Henry’s not having a bar of that. He flips Daddy the bird, and rides like the wind to Catherine’s side, to tell her that he does love her after all (rich or no) and they’ll be married (with Daddy’s approval or no). Oh, and Eleanor manages to marry rich, too, which goes quite some way to assuaging Daddy’s concerns. Badabing, badaboom, there’s your happy ending!

So, as far as Austen novels go, Northanger Abbey is more bold and bawdy than some of her more-renowned offerings. While it hits a lot of the same notes as your Emmas and your Pride And Prejudices, it hits them a lot harder, and holds the pedal down for good measure. Take, for instance, the very obvious moral position with regards to literacy: all of the “good” characters of Northanger Abbey love books and talk about them at length, while all of the “bad” characters turn their noses up at them. I wonder what Austen was getting at with that, hmm?

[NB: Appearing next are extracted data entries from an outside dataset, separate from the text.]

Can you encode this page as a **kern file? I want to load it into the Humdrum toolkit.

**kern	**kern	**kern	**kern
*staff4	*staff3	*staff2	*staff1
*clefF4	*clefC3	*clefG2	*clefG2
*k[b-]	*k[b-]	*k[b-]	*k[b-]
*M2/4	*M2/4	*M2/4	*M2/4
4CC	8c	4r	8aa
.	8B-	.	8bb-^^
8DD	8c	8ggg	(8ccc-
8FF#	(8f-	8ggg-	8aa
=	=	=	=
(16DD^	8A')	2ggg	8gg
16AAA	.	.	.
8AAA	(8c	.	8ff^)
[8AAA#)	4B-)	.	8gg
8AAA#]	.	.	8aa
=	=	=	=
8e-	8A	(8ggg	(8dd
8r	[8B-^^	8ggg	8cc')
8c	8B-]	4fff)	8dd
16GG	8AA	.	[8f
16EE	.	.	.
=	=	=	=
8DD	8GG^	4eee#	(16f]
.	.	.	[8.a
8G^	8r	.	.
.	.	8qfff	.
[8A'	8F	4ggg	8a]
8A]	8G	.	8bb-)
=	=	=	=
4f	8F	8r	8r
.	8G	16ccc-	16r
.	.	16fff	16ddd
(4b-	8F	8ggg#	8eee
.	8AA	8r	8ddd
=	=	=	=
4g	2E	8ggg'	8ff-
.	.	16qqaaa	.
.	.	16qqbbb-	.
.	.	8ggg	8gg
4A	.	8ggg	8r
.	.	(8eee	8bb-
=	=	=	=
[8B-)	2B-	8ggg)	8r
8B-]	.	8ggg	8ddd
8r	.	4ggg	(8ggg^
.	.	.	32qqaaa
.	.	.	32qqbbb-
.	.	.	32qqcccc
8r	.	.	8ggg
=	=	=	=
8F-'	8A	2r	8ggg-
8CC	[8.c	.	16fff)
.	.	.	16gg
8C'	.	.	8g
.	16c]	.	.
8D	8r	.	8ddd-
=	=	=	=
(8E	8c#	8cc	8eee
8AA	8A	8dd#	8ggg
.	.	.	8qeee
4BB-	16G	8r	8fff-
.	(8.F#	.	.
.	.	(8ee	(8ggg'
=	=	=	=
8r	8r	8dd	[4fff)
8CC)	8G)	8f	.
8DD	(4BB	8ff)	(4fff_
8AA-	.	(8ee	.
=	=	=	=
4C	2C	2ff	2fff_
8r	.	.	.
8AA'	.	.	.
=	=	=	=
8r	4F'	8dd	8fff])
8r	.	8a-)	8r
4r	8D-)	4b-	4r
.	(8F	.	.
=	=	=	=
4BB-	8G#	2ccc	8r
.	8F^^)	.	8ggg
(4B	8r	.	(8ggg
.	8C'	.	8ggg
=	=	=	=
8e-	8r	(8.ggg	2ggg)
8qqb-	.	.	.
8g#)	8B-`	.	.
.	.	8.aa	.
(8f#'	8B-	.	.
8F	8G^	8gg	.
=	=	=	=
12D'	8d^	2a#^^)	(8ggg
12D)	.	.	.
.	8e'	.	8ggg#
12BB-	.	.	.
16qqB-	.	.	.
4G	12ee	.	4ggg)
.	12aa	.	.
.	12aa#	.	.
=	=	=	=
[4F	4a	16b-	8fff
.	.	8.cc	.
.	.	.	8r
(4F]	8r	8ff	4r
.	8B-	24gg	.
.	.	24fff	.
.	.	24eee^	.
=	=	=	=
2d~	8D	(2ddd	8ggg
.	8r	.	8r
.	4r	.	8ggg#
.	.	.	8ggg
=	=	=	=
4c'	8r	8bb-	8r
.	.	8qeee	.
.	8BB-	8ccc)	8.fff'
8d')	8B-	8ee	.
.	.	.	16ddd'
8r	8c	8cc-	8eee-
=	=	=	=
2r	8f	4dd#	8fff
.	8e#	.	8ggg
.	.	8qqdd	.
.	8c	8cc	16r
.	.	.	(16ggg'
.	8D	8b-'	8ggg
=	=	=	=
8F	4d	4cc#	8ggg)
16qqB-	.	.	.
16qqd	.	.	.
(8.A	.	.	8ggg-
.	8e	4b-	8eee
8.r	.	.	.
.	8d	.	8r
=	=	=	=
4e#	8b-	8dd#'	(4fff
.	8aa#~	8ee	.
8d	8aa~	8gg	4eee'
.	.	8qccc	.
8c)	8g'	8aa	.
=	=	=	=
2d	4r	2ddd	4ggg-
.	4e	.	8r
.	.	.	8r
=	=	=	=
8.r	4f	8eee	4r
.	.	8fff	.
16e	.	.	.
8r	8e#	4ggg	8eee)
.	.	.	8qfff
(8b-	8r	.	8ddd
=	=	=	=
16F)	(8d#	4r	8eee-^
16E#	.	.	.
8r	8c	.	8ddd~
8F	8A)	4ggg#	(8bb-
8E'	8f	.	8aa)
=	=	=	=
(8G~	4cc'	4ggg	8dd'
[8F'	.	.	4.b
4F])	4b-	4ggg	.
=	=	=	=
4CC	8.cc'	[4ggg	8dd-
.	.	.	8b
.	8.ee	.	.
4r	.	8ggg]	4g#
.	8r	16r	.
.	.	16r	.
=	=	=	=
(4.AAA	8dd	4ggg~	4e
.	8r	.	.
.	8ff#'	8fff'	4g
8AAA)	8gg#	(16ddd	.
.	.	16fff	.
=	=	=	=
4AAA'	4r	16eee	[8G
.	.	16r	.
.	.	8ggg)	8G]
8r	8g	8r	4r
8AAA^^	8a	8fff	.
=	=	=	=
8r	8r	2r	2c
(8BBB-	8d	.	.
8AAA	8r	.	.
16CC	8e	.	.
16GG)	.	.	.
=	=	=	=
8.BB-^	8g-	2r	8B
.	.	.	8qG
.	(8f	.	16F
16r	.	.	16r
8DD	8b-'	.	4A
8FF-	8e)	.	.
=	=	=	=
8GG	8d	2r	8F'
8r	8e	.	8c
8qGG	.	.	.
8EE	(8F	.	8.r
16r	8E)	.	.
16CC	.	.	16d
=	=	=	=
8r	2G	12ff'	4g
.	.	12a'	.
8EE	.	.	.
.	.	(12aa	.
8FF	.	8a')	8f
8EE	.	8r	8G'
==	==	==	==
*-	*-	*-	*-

(I feel I should also mention – though it was hard to work out where, so this will have to do! – that there are a couple of instances of blatant anti-Semitism, which I found really jarring, having not encountered that particular type of antiquated nastiness in Austen’s work previously. Just a heads up!)

I think I preferred the subtlety of some of Austen’s later work, but there’s something to be said for the explicit humour of Northanger Abbey – her other works made me nod appreciatively, while this one made me literally lol. I suppose it depends what you’re in the mood for as to which side you come down on. Still, I found this a cracking good read, and any Austen fan worth their salt should give it a go.

My favourite Amazon reviews of Northanger Abbey:

  • “I think she’s just freaking herself out.” – Molly Koeneman (she / her)
  • “Jane Austen is a very proficient writer indeed.” – revrich333
  • “This book was like purposefully watching a terrible documentary to help you fall asleep. Every time I picked this book up I fell asleep. This is not a book I would recommend unless you need sleep.” – Andrea
  • “Not really a book about a heroine. No heroine here just a girl that lucks up marrying the man she liked. Boring.” – KTWeed
  • “it was okay I guess, I liked the wishbone version better” – toyherb

4 Comments

  1. I think Northanger Abbey is Austen’s funniest work (and also most underrated). Glad you liked it too!

    • ShereeKUWTP

      August 6, 2021 at 8:15 PM

      It definitely made me lol, more so than any of the others I’ve read – and I’d agree that it’s underrated! ❤️

  2. Brilliant write up! Perhaps this novel doesn’t really get the general love it deserves, because as a character study, it’s great 🙂 I love how the main characters are essentially normal folk rather than the typical heroes and heroines of their era. I’m sure I was a bit of a late 20th century version of Catherine in my teens. The Thorpes are just fantastically bad. I can imagine John doing just what you said, haha! And Isabella was such a piece of work. James had a narrow escape for sure. It’s the perfect Austen for light relief but still has a lot of her depth for those who care to probe. I’m glad you enjoyed it too.

    • ShereeKUWTP

      August 6, 2021 at 8:13 PM

      YES, fantastically bad is the BEST way to describe the Thorpes! I loved hating them. It’s a testament to Austen’s skill and insight that they’re so thoroughly believable as characters, centuries later. We all know a “John Thorpe”, maybe even an Isabella, don’t we? 😅 Cheers, Paula! Hope your studies are going well!